CAÑON CITY — There's a plan in the works to create a temporary tent shelter in Cañon City. Law enforcement and city leaders say it will create a safe outdoor space for those experiencing homelessness. However, members of the community are opposed to the proposed plan.
The ordinance was read during a city council meeting on Monday night. One of the community members to share their concerns was Will Colon.
He and his family own property and land in Cañon City, and his property has become a home for the homeless. He told News5 he walks on the land every day, and finds that homeless leave trash and belongings behind. He’s also had to tell them to leave multiple times.
Colon believes creating a tent shelter would make the problem worse. But city leaders, say it'll help the homeless get off properties like his, and give them a place to go.
“Just last week, there were four or five tents in the area. This is my family's farm and my family's ranch. I have to patrol it,” said Colon. “They tend to come to our property and set up tents, they move in, they bring a lot of trash, and they don't have the proper facilities.”
The Colon’s property is less than a half-mile away from where the city is planning to set up the temporary tent shelter. It’s essentially a camping area within city limits. It would be operational and up and running for six months out of the year during the winter and colder months. The temporary shelter otherwise known as safe outdoor shelter will be managed by a local public agency or coalition of agencies.
“The mayor and city council have looked at a number of different pursuits to try and help those people that are experiencing homelessness and transition them back into mainstay society. This temporary sheltering ordinance is one of those pursuits,” said Chief John Schick of Cañon City. “Oftentimes you see communities just kind of push this issue of homelessness to the side, but the city has taken this head-on.”
The temporary shelter is planned to go up near the Police Department, the Fremont County Human Services, the court, and Loaves and Fishes. Chief Schick said it’ll be centrally located in town so officers with law enforcement can stop by and check in on the shelters. Loaves and Fishes, a nonprofit helping the needy, is also close.
“It allows the city, for an interim time, to put up shelters, mostly in the winter when the weather is most significant for these folks that are homeless, and it puts them in a concentrated area with better security better resources,” said Chief Schick. “When we look at the numbers of folks that are leaving homelessness and making their way back to recovery, housing, employment when you collectively look at all this I think Cañon City is on to something.”
Mayor Ashley Smith says, in the past few years Cañon City had taken a methodological approach to address homelessness. Through collaborative efforts, they’ve reduced the homeless population from about 400 people several years ago, down to nearly 150, and nearly 30 are children.
“For three years, reducing homelessness by 60% is a huge celebration,” said Mayor Smith. “But reducing homelessness in Cañon City it's always going to be a problem. It's always going to be there. And we have to have the toolkit to address it as best as we can.”

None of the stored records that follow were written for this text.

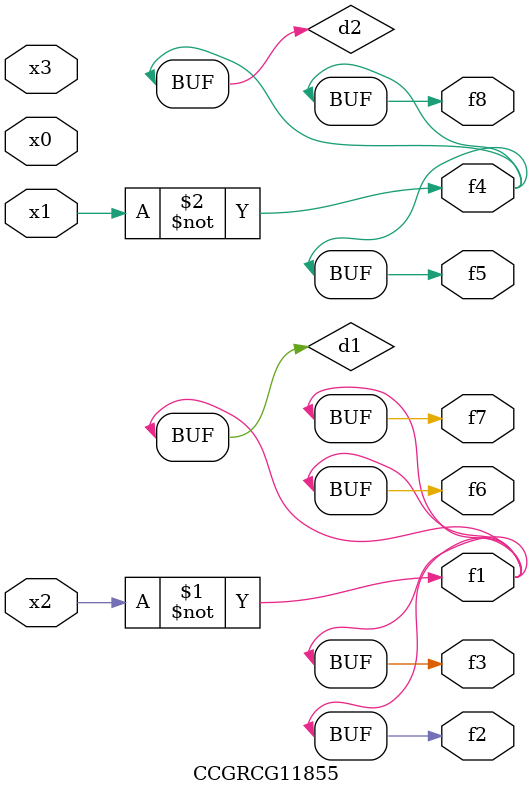
<source format=v>
module CCGRCG11855(
	input x0, x1, x2, x3,
	output f1, f2, f3, f4, f5, f6, f7, f8
);

	wire d1, d2;

	xnor (d1, x2);
	not (d2, x1);
	assign f1 = d1;
	assign f2 = d1;
	assign f3 = d1;
	assign f4 = d2;
	assign f5 = d2;
	assign f6 = d1;
	assign f7 = d1;
	assign f8 = d2;
endmodule

</source>
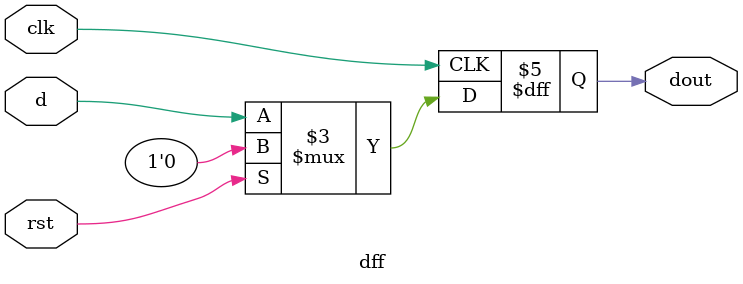
<source format=v>

module dff(
    input clk,
    input rst,
    input d,
    output reg dout
);

    always @(posedge clk) begin
        if (rst)
            dout <= 1'b0;
        else
            dout <= d;
    end

endmodule

</source>
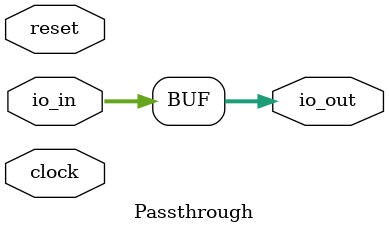
<source format=sv>
module Passthrough(	// src/main/scala/passthrough_example.scala:4:7
  input        clock,	// src/main/scala/passthrough_example.scala:4:7
               reset,	// src/main/scala/passthrough_example.scala:4:7
  input  [9:0] io_in,	// src/main/scala/passthrough_example.scala:5:16
  output [9:0] io_out	// src/main/scala/passthrough_example.scala:5:16
);

  assign io_out = io_in;	// src/main/scala/passthrough_example.scala:4:7
endmodule


// ----- 8< ----- FILE "verification/layers-Passthrough-Verification.sv" ----- 8< -----

// Generated by CIRCT firtool-1.128.0
`ifndef layers_Passthrough_Verification	// src/main/scala/passthrough_example.scala:4:7
  `define layers_Passthrough_Verification
`endif // not def layers_Passthrough_Verification

// ----- 8< ----- FILE "verification/assert/layers-Passthrough-Verification-Assert.sv" ----- 8< -----

// Generated by CIRCT firtool-1.128.0
`ifndef layers_Passthrough_Verification_Assert	// src/main/scala/passthrough_example.scala:4:7
  `define layers_Passthrough_Verification_Assert
  `include "layers-Passthrough-Verification.sv"	// src/main/scala/passthrough_example.scala:4:7
`endif // not def layers_Passthrough_Verification_Assert

// ----- 8< ----- FILE "verification/assume/layers-Passthrough-Verification-Assume.sv" ----- 8< -----

// Generated by CIRCT firtool-1.128.0
`ifndef layers_Passthrough_Verification_Assume	// src/main/scala/passthrough_example.scala:4:7
  `define layers_Passthrough_Verification_Assume
  `include "layers-Passthrough-Verification.sv"	// src/main/scala/passthrough_example.scala:4:7
`endif // not def layers_Passthrough_Verification_Assume

// ----- 8< ----- FILE "verification/cover/layers-Passthrough-Verification-Cover.sv" ----- 8< -----

// Generated by CIRCT firtool-1.128.0
`ifndef layers_Passthrough_Verification_Cover	// src/main/scala/passthrough_example.scala:4:7
  `define layers_Passthrough_Verification_Cover
  `include "layers-Passthrough-Verification.sv"	// src/main/scala/passthrough_example.scala:4:7
`endif // not def layers_Passthrough_Verification_Cover

</source>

A pilot program for the temporary shelter was also in place this past winter. Mayor Smith said, of the 21 people who sought shelter this season, more than 15 people got the help they needed and got back to mainstream society or loved ones.
“We learned that there was a lot of value in it as well. Folks did end up being able to make life-changing choices, get into recovery and to get into housing, and now be in mainstream society. That's the ultimate goal,” said Mayor Smith.

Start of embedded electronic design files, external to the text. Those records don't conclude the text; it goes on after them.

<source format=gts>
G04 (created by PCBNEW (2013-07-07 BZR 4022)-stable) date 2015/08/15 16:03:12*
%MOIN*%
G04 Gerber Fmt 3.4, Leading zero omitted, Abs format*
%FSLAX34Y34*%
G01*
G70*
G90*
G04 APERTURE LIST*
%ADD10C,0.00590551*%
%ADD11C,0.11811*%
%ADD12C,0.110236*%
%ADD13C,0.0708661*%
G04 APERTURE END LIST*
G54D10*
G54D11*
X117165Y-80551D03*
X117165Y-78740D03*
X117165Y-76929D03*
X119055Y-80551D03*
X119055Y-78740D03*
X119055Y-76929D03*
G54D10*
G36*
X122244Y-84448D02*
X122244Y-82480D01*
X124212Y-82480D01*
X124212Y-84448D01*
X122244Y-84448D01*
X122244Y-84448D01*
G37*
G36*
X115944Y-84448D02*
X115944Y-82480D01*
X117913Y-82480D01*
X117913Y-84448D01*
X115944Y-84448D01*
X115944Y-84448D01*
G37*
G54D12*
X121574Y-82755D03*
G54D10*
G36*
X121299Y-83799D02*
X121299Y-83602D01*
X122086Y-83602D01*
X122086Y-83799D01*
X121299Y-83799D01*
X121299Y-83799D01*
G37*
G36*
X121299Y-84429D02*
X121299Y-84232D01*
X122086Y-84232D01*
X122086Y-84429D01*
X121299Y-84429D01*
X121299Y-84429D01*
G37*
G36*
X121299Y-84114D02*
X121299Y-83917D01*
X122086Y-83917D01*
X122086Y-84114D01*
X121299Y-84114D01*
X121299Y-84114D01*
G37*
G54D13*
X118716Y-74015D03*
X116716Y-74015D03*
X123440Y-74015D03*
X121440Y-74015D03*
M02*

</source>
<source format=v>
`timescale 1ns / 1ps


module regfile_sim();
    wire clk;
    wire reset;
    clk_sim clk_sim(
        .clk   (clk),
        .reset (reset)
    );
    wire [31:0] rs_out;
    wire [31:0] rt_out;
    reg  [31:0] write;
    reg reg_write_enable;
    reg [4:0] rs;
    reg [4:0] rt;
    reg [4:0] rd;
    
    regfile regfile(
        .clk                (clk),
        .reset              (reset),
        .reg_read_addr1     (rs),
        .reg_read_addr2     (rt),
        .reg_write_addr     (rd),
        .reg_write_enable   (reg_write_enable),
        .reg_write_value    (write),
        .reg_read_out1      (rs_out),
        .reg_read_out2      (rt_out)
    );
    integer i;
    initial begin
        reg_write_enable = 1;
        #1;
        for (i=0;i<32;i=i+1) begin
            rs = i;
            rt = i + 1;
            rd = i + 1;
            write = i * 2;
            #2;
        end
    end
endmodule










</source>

Mayor Smith also noted the Supreme Court Ruling that requires authorities to provide an alternative place for someone to legally go, if that person gets evicted. She said that Loaves and Fishes were undergoing renovations during the past winter, and fell short of providing beds for the nearly 150 homeless people in the city.
The ordinance will be brought up again at a city council meeting on June 20th. The mayor and Police Chief say they will host community meetings to talk about the temporary shelter sometime before the next reading.
Chief Schick said he’s also working with the Fremont County Sheriff’s office about collaborations and working together to address the homeless issues.
However those like Colon, said addressing the issue like this, isn’t in the best interest of the community.
“We're very much opposed to there being another facility that we have to deal with. It will just bring more people to our little piece of what used to be heaven here. That's our concern. That's our fight,” said Colon. “I’m all for helping those people that are in our community. This city does a really good job in helping homeless, and as more homeless move here, we need more places for them to stay.”